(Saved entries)
========
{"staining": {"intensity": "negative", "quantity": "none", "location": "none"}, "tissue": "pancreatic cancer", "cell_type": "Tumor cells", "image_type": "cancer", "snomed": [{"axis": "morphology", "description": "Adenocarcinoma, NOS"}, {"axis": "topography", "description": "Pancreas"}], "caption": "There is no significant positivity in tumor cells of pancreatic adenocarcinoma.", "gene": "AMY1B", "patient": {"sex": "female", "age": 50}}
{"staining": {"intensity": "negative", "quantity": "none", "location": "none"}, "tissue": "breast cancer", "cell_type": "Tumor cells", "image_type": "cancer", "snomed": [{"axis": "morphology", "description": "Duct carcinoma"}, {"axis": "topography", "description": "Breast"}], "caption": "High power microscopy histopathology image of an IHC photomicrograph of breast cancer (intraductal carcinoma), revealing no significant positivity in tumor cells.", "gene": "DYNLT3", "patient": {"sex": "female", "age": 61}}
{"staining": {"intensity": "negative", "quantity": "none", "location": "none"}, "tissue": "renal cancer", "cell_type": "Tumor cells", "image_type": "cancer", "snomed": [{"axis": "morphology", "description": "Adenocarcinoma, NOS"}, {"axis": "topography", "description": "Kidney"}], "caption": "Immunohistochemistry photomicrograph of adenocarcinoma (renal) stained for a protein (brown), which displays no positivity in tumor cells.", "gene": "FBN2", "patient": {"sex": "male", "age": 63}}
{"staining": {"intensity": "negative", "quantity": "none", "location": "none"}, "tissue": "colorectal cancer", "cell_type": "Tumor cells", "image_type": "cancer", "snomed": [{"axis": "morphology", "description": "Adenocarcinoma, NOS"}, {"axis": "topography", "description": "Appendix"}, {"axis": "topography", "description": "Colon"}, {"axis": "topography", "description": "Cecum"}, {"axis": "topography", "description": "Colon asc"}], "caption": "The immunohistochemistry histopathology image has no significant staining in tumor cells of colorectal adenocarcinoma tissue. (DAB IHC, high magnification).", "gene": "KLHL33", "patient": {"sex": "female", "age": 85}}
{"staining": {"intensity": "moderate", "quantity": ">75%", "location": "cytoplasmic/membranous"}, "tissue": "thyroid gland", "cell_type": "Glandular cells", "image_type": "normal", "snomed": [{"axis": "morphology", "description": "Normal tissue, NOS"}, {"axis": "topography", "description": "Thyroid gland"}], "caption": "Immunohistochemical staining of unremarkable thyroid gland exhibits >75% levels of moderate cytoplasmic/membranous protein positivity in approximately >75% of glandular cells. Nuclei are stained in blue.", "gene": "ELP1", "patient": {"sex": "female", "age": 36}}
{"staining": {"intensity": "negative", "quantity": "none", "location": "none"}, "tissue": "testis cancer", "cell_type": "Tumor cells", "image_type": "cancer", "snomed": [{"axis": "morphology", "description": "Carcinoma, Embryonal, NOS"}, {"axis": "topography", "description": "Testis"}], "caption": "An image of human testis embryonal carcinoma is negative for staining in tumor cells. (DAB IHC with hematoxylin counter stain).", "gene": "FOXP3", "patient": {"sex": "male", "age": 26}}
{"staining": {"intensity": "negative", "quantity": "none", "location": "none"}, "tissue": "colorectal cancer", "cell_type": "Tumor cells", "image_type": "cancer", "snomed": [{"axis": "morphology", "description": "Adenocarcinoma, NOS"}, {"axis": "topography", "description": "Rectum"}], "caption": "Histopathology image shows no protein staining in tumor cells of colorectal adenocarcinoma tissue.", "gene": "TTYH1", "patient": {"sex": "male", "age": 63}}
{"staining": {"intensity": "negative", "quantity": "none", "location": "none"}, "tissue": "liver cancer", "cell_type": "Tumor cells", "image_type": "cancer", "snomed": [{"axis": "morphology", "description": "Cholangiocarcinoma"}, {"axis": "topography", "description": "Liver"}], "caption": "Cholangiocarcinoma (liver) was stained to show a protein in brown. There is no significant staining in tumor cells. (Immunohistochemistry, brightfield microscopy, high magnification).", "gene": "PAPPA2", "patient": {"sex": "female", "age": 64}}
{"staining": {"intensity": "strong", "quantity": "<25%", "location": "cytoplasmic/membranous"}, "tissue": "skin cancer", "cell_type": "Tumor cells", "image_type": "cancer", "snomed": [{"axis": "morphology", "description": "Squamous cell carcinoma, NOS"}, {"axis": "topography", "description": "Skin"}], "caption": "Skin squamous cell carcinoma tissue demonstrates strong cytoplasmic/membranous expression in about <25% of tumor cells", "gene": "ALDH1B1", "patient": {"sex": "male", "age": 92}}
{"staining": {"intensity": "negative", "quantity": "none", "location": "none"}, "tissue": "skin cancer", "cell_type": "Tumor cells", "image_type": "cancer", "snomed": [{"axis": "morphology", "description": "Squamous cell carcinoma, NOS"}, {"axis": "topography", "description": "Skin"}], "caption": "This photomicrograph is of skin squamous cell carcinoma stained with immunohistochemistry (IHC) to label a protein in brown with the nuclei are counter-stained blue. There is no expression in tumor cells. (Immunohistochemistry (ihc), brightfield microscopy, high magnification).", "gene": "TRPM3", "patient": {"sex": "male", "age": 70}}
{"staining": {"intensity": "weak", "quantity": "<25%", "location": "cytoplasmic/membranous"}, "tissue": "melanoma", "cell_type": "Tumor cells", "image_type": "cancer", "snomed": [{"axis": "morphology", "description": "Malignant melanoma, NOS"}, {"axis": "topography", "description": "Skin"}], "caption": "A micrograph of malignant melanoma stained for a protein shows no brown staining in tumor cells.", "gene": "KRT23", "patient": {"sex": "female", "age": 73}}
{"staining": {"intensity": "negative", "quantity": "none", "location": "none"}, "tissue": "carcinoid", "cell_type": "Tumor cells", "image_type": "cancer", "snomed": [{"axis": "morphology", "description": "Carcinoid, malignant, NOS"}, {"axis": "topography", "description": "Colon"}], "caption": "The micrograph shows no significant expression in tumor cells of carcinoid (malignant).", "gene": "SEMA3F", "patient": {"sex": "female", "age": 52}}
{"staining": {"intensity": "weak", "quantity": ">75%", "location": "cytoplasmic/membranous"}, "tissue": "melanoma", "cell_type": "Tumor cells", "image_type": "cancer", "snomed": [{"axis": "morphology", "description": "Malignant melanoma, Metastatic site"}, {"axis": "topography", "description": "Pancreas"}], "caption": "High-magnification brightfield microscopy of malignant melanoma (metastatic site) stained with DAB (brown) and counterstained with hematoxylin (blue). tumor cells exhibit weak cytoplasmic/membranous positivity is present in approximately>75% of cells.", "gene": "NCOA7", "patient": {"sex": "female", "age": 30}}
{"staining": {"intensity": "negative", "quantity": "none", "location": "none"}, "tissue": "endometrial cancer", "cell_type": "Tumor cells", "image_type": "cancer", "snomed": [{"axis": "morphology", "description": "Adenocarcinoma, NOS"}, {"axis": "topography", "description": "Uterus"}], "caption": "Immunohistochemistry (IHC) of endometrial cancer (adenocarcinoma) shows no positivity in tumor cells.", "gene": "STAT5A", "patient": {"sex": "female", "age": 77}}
========
Exercise brief:
Copy out the entries in full, exactly as they appear.

Exercise answer:
{"staining": {"intensity": "negative", "quantity": "none", "location": "none"}, "tissue": "pancreatic cancer", "cell_type": "Tumor cells", "image_type": "cancer", "snomed": [{"axis": "morphology", "description": "Adenocarcinoma, NOS"}, {"axis": "topography", "description": "Pancreas"}], "caption": "There is no significant positivity in tumor cells of pancreatic adenocarcinoma.", "gene": "AMY1B", "patient": {"sex": "female", "age": 50}}
{"staining": {"intensity": "negative", "quantity": "none", "location": "none"}, "tissue": "breast cancer", "cell_type": "Tumor cells", "image_type": "cancer", "snomed": [{"axis": "morphology", "description": "Duct carcinoma"}, {"axis": "topography", "description": "Breast"}], "caption": "High power microscopy histopathology image of an IHC photomicrograph of breast cancer (intraductal carcinoma), revealing no significant positivity in tumor cells.", "gene": "DYNLT3", "patient": {"sex": "female", "age": 61}}
{"staining": {"intensity": "negative", "quantity": "none", "location": "none"}, "tissue": "renal cancer", "cell_type": "Tumor cells", "image_type": "cancer", "snomed": [{"axis": "morphology", "description": "Adenocarcinoma, NOS"}, {"axis": "topography", "description": "Kidney"}], "caption": "Immunohistochemistry photomicrograph of adenocarcinoma (renal) stained for a protein (brown), which displays no positivity in tumor cells.", "gene": "FBN2", "patient": {"sex": "male", "age": 63}}
{"staining": {"intensity": "negative", "quantity": "none", "location": "none"}, "tissue": "colorectal cancer", "cell_type": "Tumor cells", "image_type": "cancer", "snomed": [{"axis": "morphology", "description": "Adenocarcinoma, NOS"}, {"axis": "topography", "description": "Appendix"}, {"axis": "topography", "description": "Colon"}, {"axis": "topography", "description": "Cecum"}, {"axis": "topography", "description": "Colon asc"}], "caption": "The immunohistochemistry histopathology image has no significant staining in tumor cells of colorectal adenocarcinoma tissue. (DAB IHC, high magnification).", "gene": "KLHL33", "patient": {"sex": "female", "age": 85}}
{"staining": {"intensity": "moderate", "quantity": ">75%", "location": "cytoplasmic/membranous"}, "tissue": "thyroid gland", "cell_type": "Glandular cells", "image_type": "normal", "snomed": [{"axis": "morphology", "description": "Normal tissue, NOS"}, {"axis": "topography", "description": "Thyroid gland"}], "caption": "Immunohistochemical staining of unremarkable thyroid gland exhibits >75% levels of moderate cytoplasmic/membranous protein positivity in approximately >75% of glandular cells. Nuclei are stained in blue.", "gene": "ELP1", "patient": {"sex": "female", "age": 36}}
{"staining": {"intensity": "negative", "quantity": "none", "location": "none"}, "tissue": "testis cancer", "cell_type": "Tumor cells", "image_type": "cancer", "snomed": [{"axis": "morphology", "description": "Carcinoma, Embryonal, NOS"}, {"axis": "topography", "description": "Testis"}], "caption": "An image of human testis embryonal carcinoma is negative for staining in tumor cells. (DAB IHC with hematoxylin counter stain).", "gene": "FOXP3", "patient": {"sex": "male", "age": 26}}
{"staining": {"intensity": "negative", "quantity": "none", "location": "none"}, "tissue": "colorectal cancer", "cell_type": "Tumor cells", "image_type": "cancer", "snomed": [{"axis": "morphology", "description": "Adenocarcinoma, NOS"}, {"axis": "topography", "description": "Rectum"}], "caption": "Histopathology image shows no protein staining in tumor cells of colorectal adenocarcinoma tissue.", "gene": "TTYH1", "patient": {"sex": "male", "age": 63}}
{"staining": {"intensity": "negative", "quantity": "none", "location": "none"}, "tissue": "liver cancer", "cell_type": "Tumor cells", "image_type": "cancer", "snomed": [{"axis": "morphology", "description": "Cholangiocarcinoma"}, {"axis": "topography", "description": "Liver"}], "caption": "Cholangiocarcinoma (liver) was stained to show a protein in brown. There is no significant staining in tumor cells. (Immunohistochemistry, brightfield microscopy, high magnification).", "gene": "PAPPA2", "patient": {"sex": "female", "age": 64}}
{"staining": {"intensity": "strong", "quantity": "<25%", "location": "cytoplasmic/membranous"}, "tissue": "skin cancer", "cell_type": "Tumor cells", "image_type": "cancer", "snomed": [{"axis": "morphology", "description": "Squamous cell carcinoma, NOS"}, {"axis": "topography", "description": "Skin"}], "caption": "Skin squamous cell carcinoma tissue demonstrates strong cytoplasmic/membranous expression in about <25% of tumor cells", "gene": "ALDH1B1", "patient": {"sex": "male", "age": 92}}
{"staining": {"intensity": "negative", "quantity": "none", "location": "none"}, "tissue": "skin cancer", "cell_type": "Tumor cells", "image_type": "cancer", "snomed": [{"axis": "morphology", "description": "Squamous cell carcinoma, NOS"}, {"axis": "topography", "description": "Skin"}], "caption": "This photomicrograph is of skin squamous cell carcinoma stained with immunohistochemistry (IHC) to label a protein in brown with the nuclei are counter-stained blue. There is no expression in tumor cells. (Immunohistochemistry (ihc), brightfield microscopy, high magnification).", "gene": "TRPM3", "patient": {"sex": "male", "age": 70}}
{"staining": {"intensity": "weak", "quantity": "<25%", "location": "cytoplasmic/membranous"}, "tissue": "melanoma", "cell_type": "Tumor cells", "image_type": "cancer", "snomed": [{"axis": "morphology", "description": "Malignant melanoma, NOS"}, {"axis": "topography", "description": "Skin"}], "caption": "A micrograph of malignant melanoma stained for a protein shows no brown staining in tumor cells.", "gene": "KRT23", "patient": {"sex": "female", "age": 73}}
{"staining": {"intensity": "negative", "quantity": "none", "location": "none"}, "tissue": "carcinoid", "cell_type": "Tumor cells", "image_type": "cancer", "snomed": [{"axis": "morphology", "description": "Carcinoid, malignant, NOS"}, {"axis": "topography", "description": "Colon"}], "caption": "The micrograph shows no significant expression in tumor cells of carcinoid (malignant).", "gene": "SEMA3F", "patient": {"sex": "female", "age": 52}}
{"staining": {"intensity": "weak", "quantity": ">75%", "location": "cytoplasmic/membranous"}, "tissue": "melanoma", "cell_type": "Tumor cells", "image_type": "cancer", "snomed": [{"axis": "morphology", "description": "Malignant melanoma, Metastatic site"}, {"axis": "topography", "description": "Pancreas"}], "caption": "High-magnification brightfield microscopy of malignant melanoma (metastatic site) stained with DAB (brown) and counterstained with hematoxylin (blue). tumor cells exhibit weak cytoplasmic/membranous positivity is present in approximately>75% of cells.", "gene": "NCOA7", "patient": {"sex": "female", "age": 30}}
{"staining": {"intensity": "negative", "quantity": "none", "location": "none"}, "tissue": "endometrial cancer", "cell_type": "Tumor cells", "image_type": "cancer", "snomed": [{"axis": "morphology", "description": "Adenocarcinoma, NOS"}, {"axis": "topography", "description": "Uterus"}], "caption": "Immunohistochemistry (IHC) of endometrial cancer (adenocarcinoma) shows no positivity in tumor cells.", "gene": "STAT5A", "patient": {"sex": "female", "age": 77}}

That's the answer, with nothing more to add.